The OMS (Order Management System) manages order management procedures, from the moment a request is received from a customer and ending with tracking the status of readiness. The system accepts orders from various sales channels, including social networks, instant messengers, and an online consultant on the website. But its main feature is automatically transferring the order to the merchant who owns the product.

Automation tools relieve managers of responsibility for the distribution of orders and, accordingly, minimize the risk of errors associated with the human factor. It is helpful not only for large e-commerce sites that partner with hundreds of suppliers but for small online stores planning to scale up or switch to a dropshipping (direct delivery) model.

4. Access to the product catalog for merchants

Work with content in the marketplace is complicated due to a large number of suppliers. Various goods appear on the showcase every day, containing photos, videos, descriptions, characteristics, and reviews. This content must be properly managed: added, edited, and updated. Sooner or later, you will need to expand the content management department, which will significantly increase the costs of the marketplace.

There is another, more profitable way to solve the problem. And it is possible if the marketplace uses PIM, a product information management system. By providing each merchant with access to PIM, you can avoid the cost of content management: you don't have to hire new specialists because the merchants become responsible for managing the catalog.

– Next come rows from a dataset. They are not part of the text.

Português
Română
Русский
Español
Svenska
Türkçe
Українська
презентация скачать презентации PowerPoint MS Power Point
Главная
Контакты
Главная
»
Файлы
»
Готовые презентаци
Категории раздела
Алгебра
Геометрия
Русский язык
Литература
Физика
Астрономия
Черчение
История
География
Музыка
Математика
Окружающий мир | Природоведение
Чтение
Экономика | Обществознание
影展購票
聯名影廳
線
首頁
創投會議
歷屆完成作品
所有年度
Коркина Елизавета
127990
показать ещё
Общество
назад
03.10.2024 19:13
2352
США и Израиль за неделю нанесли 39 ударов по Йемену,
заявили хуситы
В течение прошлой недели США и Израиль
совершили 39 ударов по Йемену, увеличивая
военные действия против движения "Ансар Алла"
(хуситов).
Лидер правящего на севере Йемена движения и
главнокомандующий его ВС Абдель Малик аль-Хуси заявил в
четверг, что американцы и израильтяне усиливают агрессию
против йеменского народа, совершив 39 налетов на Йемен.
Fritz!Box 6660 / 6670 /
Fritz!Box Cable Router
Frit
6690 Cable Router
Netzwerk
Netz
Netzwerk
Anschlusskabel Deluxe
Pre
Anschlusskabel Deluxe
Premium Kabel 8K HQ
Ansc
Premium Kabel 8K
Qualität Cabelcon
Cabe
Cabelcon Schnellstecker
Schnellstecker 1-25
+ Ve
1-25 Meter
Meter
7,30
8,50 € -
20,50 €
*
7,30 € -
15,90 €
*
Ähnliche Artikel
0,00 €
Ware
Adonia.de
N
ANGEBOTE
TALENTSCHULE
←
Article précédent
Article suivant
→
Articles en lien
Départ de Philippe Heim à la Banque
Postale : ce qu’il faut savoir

Suppliers can independently upload their products to the catalog and fill the cards with the necessary text and multimedia content. Products will be automatically displayed on the showcase. Marketplace employees (a system administrator or content managers) only need to moderate the goods and check the content for compliance with the rules of the trading platform.

5. Marketplace Coordination

Despite the unique features of automated systems, even the best software cannot completely replace manual labor. The system can be entrusted with the execution of routine tasks, where it is important to exclude the risk of errors due to the human factor. It is necessary to automate daily tasks that are problematic to perform manually. For example, sending invitations to merchants for cooperation or distributing orders among performers are more profitable to be automated.

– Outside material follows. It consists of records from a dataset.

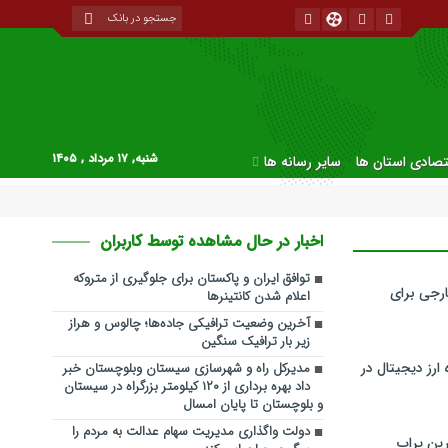
شنبه, ۱۷ مرداد , ۱۴۰۵
قتصادی استان ها
سایر رسانه ها
اخبار در حال مشاهده توسط کاربران
توافق ایران و پاکستان برای جلوگیری از متروکه
رجی برای
اعلام شدن کانتینرها
آخرین وضعیت ترافیکی جاده‌ها؛ چالوس و هراز
زیر بار ترافیک سنگین
ارز دیجیتال در
مدیرکل راه و شهرسازی سیستان وبلوچستان خبر
داد بهره برداری از ۱۲۰ کیلومتر بزرگراه در سیستان
و بلوچستان تا پایان امسال
دولت واگذاری مدیریت سهام عدالت به مردم را
ین پراپ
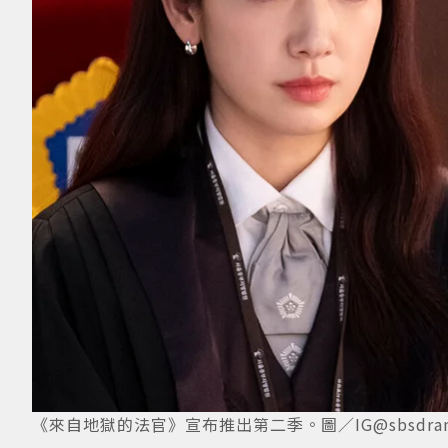
《來自地獄的法官》宣布推出第二季。圖／IG@sbsdrama.o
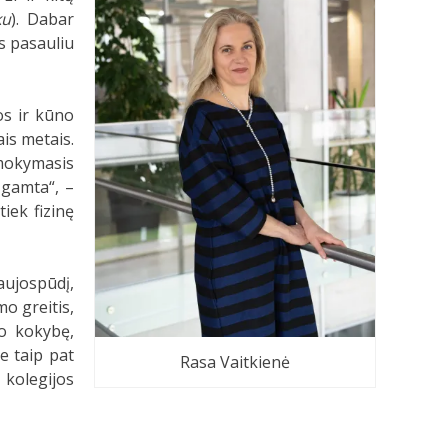
ku
). Dabar
os pasauliu
os ir kūno
ais metais.
: mokymasis
 gamta“, –
iek fizinę
aujospūdį,
o greitis,
go kokybę,
e taip pat
Rasa Vaitkienė
kolegijos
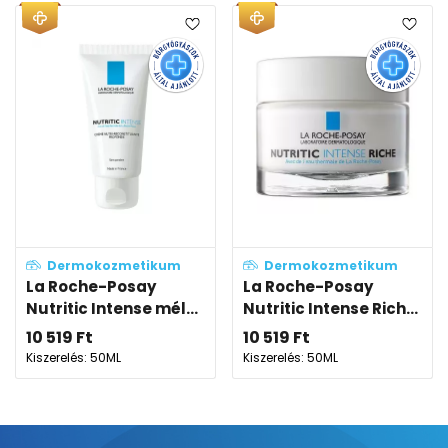
Dermokozmetikum
Dermokozmetikum
La Roche-Posay
La Roche-Posay
Nutritic Intense mél...
Nutritic Intense Rich...
10 519
Ft
10 519
Ft
Kiszerelés: 50ML
Kiszerelés: 50ML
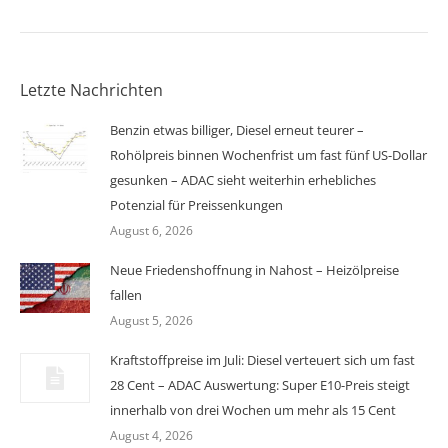
Letzte Nachrichten
Benzin etwas billiger, Diesel erneut teurer –
Rohölpreis binnen Wochenfrist um fast fünf US-Dollar
gesunken – ADAC sieht weiterhin erhebliches
Potenzial für Preissenkungen
August 6, 2026
Neue Friedenshoffnung in Nahost – Heizölpreise
fallen
August 5, 2026
Kraftstoffpreise im Juli: Diesel verteuert sich um fast
28 Cent – ADAC Auswertung: Super E10-Preis steigt
innerhalb von drei Wochen um mehr als 15 Cent
August 4, 2026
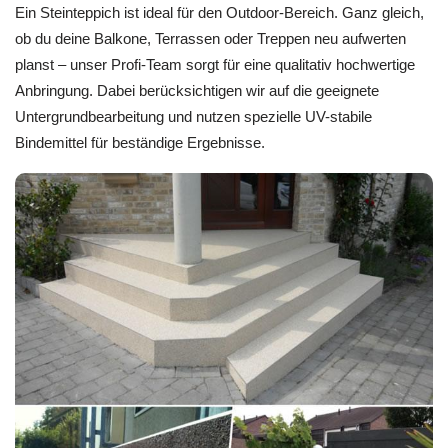
Ein Steinteppich ist ideal für den Outdoor-Bereich. Ganz gleich,
ob du deine Balkone, Terrassen oder Treppen neu aufwerten
planst – unser Profi-Team sorgt für eine qualitativ hochwertige
Anbringung. Dabei berücksichtigen wir auf die geeignete
Untergrundbearbeitung und nutzen spezielle UV-stabile
Bindemittel für beständige Ergebnisse.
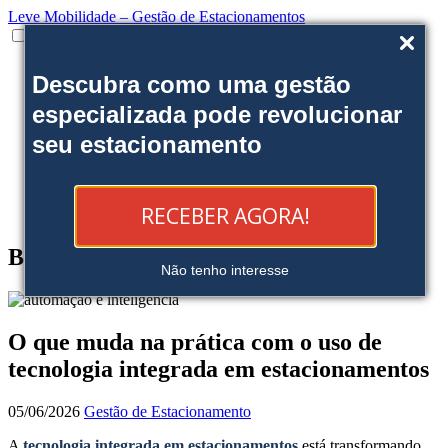
Leve Mobilidade – Gestão de Estacionamentos
Institucional
Descubra como uma gestão
Onde estamos
Nossas soluções
especializada pode revolucionar
Clientes
seu estacionamento
Fale Conosco
Trabalhe conosco
Ofereça uma área
Blog
RECEBER AGORA!
Reserve sua Vaga
Blog
Não tenho interesse
O que muda na prática com o uso de
tecnologia integrada em estacionamentos
05/06/2026
Gestão de Estacionamento
A
tecnologia integrada em estacionamentos
está transformando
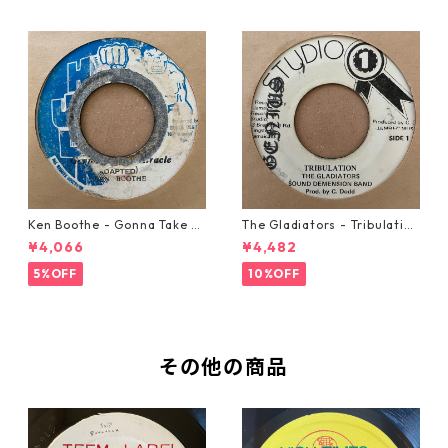
Ken Boothe - Gonna Take A
The Gladiators - Tribulation
Miracle【7-21362】
【7-21365】
¥4,066
¥4,482
5%OFF
10%OFF
その他の商品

Product catalog management and customer service quality assurance are not so simple. These are the areas that require human involvement. The system plays the role of an assistant here: it exchanges product information with the warehouse and the showcase, notifies the manager about the loading of new products, and timely updates the order readiness status. But people are still responsible for the control of work processes.
Who coordinates the work of merchants:
Category manager responsible for assortment management within particular product categories.
A personal manager assigned to the merchant and acting as a "guide" to work on the marketplace.
A moderator who checks uploaded products and leaves notes and comments for merchants in the system.
The involvement of a manager and/or moderator in managing merchants is also necessary to set up automation tools and use them intelligently. Manual and automated labor complement each other harmoniously: with the help of software, one employee can control the quality of work performed by dozens of merchants at the same time. Of course, if the specialist is well-familiar with the functionality of the software and has experience in this area.

So, the use of automated tools reduces the costs of performing the most important e-commerce processes: attracting and adapting suppliers, managing the life cycle of an order, updating the product catalog... This can also include generating analytical reports: systems automatically generate data on service quality indicators.

However, automation is pointless without human control, and therefore the marketplace has to make sure that all its employees effectively use the tools available to them.